Dal blog “Promesse del calcio” di Marco Fanuli ecco una bella intervista al responsabile del vivaio azzurro Marco Bertelli.
Il ruolo di Responsabile del settore giovanile dell’Empoli è stato affidato, nell’estate 2014, a Marco Bertelli – l’ospite di oggi di Promesse del Calcio – che ha preso il posto dell’ex attaccante azzurro Massimiliano Cappellini. Da Rugani a Hysaj, da Dioussè a Piu, sono tante le soddisfazioni per la società toscana dal giorno del suo arrivo a Monteboro. Con lui abbiamo fatto il punto sul vivaio empolese, annotando anche qualche nome nuovo sul nostro taccuino.
PdC: Benvenuto su Promesse del calcio. Parliamo dell’avvio di stagione delle squadre del vostro vivaio: avete incontrato particolari difficoltà?
MB: L’unica squadra un po’ in difficoltà è stata quella degli Allievi Nazionali, perché anche lo scorso anno, con i Giovanissimi, abbiamo avuto qualche problema legato ai risultati e trovare dei classe ’99 in Italia non è cosa semplice. Credo comunque che siano difficoltà dovute ad episodi sfavorevoli, ma pensiamo si possa recuperare durante la stagione, valorizzando i classe 2000 che abbiamo in rosa. In compenso la Primavera di Mutarelli è seconda ad un punto dalla Roma avendo perso proprio la partita con i giallorossi all’esordio schierando ben 7 ragazzi classe ’98. Dopo però abbiamo vinto le successive 4 giornate subendo solo 3 reti. IGiovanissimi Nazionali, invece, sono primi in campionato.

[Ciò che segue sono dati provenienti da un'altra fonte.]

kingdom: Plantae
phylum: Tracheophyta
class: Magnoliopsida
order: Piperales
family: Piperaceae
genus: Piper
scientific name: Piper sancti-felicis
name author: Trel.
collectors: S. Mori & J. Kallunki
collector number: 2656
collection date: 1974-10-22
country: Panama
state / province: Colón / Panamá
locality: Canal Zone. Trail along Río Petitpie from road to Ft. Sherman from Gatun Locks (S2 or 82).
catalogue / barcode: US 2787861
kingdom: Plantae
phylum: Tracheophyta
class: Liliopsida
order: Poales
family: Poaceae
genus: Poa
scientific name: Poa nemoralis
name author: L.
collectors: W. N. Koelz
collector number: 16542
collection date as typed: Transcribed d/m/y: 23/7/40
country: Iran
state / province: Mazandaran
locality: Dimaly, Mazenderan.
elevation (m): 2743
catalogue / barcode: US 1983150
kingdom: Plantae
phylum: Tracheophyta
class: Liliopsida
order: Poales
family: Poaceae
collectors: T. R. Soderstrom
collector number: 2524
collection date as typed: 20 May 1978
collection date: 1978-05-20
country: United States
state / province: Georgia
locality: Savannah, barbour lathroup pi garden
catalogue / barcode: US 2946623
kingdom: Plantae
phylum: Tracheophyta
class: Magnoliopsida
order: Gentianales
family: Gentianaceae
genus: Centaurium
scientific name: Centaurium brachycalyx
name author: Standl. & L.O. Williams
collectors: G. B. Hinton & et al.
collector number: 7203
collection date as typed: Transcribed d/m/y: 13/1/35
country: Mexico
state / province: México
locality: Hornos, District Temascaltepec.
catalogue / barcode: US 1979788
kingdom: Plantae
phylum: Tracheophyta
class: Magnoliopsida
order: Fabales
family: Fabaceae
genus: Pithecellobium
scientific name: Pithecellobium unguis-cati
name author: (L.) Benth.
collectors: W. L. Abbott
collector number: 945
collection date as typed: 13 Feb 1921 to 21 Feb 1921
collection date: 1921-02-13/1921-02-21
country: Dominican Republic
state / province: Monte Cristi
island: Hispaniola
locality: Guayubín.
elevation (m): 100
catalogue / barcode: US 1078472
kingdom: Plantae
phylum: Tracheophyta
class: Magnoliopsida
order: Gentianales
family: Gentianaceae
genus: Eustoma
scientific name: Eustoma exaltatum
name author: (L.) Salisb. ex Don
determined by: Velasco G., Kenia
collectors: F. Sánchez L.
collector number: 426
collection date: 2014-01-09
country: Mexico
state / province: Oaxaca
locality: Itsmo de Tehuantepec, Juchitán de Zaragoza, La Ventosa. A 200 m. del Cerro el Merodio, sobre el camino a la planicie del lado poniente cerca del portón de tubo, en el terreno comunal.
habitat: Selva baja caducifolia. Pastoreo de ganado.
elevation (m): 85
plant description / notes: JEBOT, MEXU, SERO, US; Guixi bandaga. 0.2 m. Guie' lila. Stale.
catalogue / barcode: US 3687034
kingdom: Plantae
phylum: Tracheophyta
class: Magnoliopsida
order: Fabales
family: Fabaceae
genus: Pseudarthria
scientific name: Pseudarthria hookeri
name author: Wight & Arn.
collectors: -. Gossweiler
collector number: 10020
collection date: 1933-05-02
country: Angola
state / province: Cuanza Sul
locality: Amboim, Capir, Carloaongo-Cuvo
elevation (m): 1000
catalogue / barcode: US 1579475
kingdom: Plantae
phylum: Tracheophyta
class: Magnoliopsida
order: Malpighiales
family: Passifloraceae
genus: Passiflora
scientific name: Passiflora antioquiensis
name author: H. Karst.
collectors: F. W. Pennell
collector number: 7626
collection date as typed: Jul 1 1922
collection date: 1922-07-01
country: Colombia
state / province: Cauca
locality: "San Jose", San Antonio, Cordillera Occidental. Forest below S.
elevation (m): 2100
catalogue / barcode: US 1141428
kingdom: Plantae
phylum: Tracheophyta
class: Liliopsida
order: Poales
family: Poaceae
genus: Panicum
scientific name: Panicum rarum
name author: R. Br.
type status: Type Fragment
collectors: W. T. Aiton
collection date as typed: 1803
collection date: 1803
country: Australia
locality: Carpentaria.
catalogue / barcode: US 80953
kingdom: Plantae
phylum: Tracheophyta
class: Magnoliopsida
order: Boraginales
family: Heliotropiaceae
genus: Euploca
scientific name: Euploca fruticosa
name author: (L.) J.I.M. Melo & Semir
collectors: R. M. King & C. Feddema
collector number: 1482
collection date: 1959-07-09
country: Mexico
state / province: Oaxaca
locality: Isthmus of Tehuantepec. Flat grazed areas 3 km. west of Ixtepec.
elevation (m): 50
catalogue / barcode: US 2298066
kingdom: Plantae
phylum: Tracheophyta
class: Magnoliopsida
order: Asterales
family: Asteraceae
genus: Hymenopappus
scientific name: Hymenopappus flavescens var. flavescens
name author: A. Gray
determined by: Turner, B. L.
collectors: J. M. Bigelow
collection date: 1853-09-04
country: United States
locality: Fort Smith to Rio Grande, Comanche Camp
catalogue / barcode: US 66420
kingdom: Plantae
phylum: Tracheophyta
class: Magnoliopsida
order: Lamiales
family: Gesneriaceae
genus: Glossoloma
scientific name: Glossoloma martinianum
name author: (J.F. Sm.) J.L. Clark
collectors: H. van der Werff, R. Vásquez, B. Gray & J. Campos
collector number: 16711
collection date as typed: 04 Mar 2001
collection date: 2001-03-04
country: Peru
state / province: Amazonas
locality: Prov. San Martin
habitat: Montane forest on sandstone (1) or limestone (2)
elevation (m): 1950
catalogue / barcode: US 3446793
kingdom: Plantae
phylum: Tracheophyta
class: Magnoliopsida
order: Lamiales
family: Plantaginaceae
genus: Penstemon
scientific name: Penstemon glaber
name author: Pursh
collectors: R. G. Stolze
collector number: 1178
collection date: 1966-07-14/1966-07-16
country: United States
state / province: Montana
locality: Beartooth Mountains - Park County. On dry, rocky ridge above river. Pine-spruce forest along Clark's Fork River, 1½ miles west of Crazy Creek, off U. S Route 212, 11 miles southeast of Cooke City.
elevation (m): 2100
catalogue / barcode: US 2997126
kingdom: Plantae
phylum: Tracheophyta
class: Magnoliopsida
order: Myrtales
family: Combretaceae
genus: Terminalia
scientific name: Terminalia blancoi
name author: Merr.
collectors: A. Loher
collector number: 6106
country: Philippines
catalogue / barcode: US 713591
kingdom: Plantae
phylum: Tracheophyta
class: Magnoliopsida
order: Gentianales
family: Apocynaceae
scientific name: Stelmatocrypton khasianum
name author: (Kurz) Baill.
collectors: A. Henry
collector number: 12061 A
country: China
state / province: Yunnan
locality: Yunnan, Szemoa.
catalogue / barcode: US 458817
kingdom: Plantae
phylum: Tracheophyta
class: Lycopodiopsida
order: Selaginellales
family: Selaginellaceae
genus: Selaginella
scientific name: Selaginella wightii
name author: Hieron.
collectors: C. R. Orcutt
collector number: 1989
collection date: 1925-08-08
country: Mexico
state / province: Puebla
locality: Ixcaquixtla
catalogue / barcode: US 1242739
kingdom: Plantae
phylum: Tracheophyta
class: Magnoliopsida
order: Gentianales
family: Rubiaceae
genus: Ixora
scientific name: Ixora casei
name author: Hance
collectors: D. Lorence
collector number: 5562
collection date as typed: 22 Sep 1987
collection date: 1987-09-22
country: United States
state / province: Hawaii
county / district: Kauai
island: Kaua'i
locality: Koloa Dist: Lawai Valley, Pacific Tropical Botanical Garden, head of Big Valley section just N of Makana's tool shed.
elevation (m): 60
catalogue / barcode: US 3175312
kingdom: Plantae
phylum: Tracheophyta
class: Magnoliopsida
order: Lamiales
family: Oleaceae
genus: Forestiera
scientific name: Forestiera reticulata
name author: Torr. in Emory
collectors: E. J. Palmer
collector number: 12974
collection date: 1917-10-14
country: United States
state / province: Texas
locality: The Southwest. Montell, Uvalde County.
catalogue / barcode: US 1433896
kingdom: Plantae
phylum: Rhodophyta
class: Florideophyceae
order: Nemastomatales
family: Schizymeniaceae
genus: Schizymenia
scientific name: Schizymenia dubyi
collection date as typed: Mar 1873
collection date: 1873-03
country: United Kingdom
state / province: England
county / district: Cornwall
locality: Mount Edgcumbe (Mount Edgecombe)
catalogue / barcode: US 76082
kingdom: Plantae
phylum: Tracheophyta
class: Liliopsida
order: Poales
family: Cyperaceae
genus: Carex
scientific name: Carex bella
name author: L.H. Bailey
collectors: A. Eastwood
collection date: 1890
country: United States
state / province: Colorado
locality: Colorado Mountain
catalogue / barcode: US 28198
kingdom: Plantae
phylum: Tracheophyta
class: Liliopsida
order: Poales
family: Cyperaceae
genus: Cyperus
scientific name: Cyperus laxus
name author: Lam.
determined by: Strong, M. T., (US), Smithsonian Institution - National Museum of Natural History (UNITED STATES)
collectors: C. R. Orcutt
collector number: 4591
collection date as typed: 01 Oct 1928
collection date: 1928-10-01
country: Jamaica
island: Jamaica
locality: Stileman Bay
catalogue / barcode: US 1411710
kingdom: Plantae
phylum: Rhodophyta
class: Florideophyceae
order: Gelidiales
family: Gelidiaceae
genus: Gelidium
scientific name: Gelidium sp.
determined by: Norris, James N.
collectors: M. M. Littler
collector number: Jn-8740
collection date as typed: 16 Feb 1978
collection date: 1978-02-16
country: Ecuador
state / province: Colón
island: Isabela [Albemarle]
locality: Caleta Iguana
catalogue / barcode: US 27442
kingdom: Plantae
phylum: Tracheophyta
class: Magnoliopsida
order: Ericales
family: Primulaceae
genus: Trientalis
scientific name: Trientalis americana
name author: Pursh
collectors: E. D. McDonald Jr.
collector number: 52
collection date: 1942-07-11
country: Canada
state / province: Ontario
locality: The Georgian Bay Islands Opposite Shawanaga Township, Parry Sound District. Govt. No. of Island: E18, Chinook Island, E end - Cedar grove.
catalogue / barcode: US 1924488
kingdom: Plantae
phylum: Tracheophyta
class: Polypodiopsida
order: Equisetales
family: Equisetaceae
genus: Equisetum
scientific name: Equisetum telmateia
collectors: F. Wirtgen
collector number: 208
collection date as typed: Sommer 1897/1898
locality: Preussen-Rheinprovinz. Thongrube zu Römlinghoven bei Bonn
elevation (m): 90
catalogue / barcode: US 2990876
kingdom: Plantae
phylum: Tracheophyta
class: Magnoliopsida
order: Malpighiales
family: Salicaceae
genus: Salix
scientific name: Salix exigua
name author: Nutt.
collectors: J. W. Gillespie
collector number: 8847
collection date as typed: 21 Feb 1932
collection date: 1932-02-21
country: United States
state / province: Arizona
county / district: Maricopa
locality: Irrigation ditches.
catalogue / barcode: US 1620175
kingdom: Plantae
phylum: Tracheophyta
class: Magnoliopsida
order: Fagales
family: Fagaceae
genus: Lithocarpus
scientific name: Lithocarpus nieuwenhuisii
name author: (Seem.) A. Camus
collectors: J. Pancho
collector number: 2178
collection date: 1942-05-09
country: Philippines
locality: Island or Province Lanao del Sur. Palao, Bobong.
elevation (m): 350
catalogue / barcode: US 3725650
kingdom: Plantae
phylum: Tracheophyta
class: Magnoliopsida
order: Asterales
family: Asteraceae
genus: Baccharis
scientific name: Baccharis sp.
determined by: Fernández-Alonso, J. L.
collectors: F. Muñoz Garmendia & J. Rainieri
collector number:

PdC: Le squadre del vivaio sono state affidate ad allenatori con un’esperienza importante da calciatore e che provengono da settori giovanili altrettanto importanti negli anni ’90. Come siete arrivati alla loro scelta?
MB: Sono tutti giovani allenatori a parte Bigica e Falsini che hanno già alle spalle un po’ di esperienza. Secondo me è importante che ci sia un filo conduttore tra tutti. Loro sono motivati come me e vorrebbero portare delle novità in un settore giovanile che ha già tante certezze. Sono allenatori con una filosofia comune, che pensano prima di tutto allacrescita dei singoli giocatori e poi al risultato di squadra, mettendo da parte gli interessi personali. Inoltre hanno tutti un punto di vista tecnico-tattico molto moderno. Poi c’è Buscè, un ragazzo che conosce l’ambiente Empoli in maniera perfetta. Aveva già allenato per 2 anni i classe 2001 e quindi ho pensato che fosse giusto per i Giovanissimi Nazionali e ad oggi i fatti mi danno ragione. Gli allenatori dell’Empoli devono far crescere i giocatori con la prospettiva della Prima squadra, dando loro il tempo necessario, anche perché il settore giovanile è la nostra linfa vitale.